June 9, 2026
Ctrl+F meets main character syndrome
The Evolution of 'More Like This'
Search’s ‘find similar’ makeover has commenters fighting over old-school word matching vs spooky AI vibes
TLDR: The article says “find similar” search is moving from simple word matching to AI-style meaning matching, especially when users start from an existing article, product, or ticket. Commenters are split between people who want exact results they can trust and people who want smarter matches that catch the same idea in different words.
This was supposed to be a calm explainer about how the humble “more like this” button evolved from matching obvious shared words to using modern AI-style similarity. Instead, the community turned it into a full-on food fight over whether search should be literal, clever, cheap, or all three. The article’s basic point is simple: older systems found similar items by spotting the same important words, while newer ones try to understand meaning even when the wording changes. Great in theory — and absolute catnip for commenters.
The loudest camp basically yelled, “If I searched for an error code, don’t give me its emotional cousin.” They argued that for things like product IDs, legal text, bug reports, and exact phrases, old-school word matching is still the dependable adult in the room. Another faction fired back that people don’t always describe the same problem the same way, and that modern tools are better at catching the idea instead of just the exact wording. Cue the classic comments-section melodrama: one side calling the new approach magical, the other calling it a very expensive way to be vaguely wrong.
And yes, the jokes wrote themselves. People compared AI search to a friend who hears “memory leak” and replies, “Have you considered vibes?” Others pitched the ideal solution as a messy but lovable combo platter: use exact matching first, then let the smarter system sort the near-misses. In other words, the hottest take wasn’t “old bad, new good” — it was “stop pretending one button can read minds.”
Key Points
- •The article defines More Like This as search that starts from an existing document and aims to find similar documents.

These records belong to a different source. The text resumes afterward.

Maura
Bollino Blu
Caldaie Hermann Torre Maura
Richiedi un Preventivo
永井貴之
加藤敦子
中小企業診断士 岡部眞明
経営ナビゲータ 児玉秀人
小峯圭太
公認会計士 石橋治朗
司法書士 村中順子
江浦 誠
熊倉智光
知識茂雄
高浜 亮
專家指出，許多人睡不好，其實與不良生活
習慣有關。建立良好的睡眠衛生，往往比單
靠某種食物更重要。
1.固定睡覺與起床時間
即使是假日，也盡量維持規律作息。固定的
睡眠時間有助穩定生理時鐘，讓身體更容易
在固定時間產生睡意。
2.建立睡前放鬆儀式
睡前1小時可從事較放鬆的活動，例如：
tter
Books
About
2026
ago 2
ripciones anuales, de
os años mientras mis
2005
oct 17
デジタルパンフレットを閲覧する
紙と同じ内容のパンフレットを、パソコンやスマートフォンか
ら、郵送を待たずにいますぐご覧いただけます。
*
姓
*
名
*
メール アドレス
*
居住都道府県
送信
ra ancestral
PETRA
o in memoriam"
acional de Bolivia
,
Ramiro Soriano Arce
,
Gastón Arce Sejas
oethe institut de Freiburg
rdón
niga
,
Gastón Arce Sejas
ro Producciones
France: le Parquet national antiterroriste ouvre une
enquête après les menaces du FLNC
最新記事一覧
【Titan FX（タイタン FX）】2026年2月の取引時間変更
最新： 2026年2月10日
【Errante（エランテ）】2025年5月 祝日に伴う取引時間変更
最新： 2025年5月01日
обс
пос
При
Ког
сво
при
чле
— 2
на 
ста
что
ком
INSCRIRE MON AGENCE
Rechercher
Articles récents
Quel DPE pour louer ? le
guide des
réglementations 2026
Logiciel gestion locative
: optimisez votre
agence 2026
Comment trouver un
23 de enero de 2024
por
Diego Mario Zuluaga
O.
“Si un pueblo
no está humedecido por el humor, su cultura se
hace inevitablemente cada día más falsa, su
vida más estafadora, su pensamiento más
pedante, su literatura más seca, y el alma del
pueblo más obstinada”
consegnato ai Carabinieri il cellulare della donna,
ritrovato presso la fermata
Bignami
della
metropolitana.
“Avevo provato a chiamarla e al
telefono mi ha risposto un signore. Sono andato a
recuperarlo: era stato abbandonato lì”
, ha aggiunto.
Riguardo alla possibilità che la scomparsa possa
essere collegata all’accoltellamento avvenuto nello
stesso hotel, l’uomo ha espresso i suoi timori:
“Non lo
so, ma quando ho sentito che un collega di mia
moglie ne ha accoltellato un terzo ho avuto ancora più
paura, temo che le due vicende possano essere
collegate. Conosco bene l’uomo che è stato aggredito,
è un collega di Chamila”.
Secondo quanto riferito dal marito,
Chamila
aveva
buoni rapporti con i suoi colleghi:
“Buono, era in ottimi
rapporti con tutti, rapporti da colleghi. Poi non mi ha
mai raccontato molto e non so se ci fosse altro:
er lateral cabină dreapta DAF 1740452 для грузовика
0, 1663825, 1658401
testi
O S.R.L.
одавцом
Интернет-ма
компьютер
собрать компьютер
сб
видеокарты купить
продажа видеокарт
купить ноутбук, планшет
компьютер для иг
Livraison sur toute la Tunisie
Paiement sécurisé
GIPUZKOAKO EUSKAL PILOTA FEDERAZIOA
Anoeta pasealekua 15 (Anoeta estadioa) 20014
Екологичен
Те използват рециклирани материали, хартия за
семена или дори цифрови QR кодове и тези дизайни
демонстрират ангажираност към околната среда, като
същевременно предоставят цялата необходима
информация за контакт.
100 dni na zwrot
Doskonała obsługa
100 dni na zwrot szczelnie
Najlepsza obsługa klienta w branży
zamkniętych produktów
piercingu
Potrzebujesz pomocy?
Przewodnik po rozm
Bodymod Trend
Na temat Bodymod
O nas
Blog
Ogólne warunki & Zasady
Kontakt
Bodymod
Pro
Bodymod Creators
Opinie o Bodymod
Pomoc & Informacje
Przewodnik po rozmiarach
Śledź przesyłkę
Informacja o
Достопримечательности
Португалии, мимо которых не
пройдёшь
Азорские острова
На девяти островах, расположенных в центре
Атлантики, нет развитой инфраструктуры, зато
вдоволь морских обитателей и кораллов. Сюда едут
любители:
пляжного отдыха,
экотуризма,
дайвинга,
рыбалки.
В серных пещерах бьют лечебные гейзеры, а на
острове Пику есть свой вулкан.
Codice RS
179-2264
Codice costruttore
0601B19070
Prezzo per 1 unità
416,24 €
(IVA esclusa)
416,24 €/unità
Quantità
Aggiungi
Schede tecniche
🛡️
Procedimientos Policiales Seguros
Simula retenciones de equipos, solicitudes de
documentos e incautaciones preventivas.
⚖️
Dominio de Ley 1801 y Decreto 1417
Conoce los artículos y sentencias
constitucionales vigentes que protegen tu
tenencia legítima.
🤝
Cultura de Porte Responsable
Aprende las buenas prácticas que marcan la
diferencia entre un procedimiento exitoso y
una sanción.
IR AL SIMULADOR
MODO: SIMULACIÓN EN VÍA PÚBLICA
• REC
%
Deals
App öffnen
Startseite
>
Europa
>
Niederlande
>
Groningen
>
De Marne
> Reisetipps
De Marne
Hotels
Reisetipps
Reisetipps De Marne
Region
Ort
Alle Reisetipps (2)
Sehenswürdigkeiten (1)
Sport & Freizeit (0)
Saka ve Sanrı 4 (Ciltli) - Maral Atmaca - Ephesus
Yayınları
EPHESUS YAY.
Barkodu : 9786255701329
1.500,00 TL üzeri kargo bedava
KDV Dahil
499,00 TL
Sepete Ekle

- •It contrasts classic lexical MLT, based on term extraction and full-text ranking, with modern embedding-based similarity search using vectors.
- •The glossary introduces related search concepts including embeddings, KNN, ANN, RAG, hybrid search, and reranking.
- •Classic lexical MLT used mechanisms such as TF-IDF, BM25, stopwords, field boosts, and document-frequency thresholds, often exposed through parameters like `min_term_freq` and `max_query_terms`.
- •Lexical MLT remains effective for exact identifiers and stable wording such as error codes, SKUs, stack traces, and legal text, but can miss synonyms, paraphrases, and cross-lingual matches.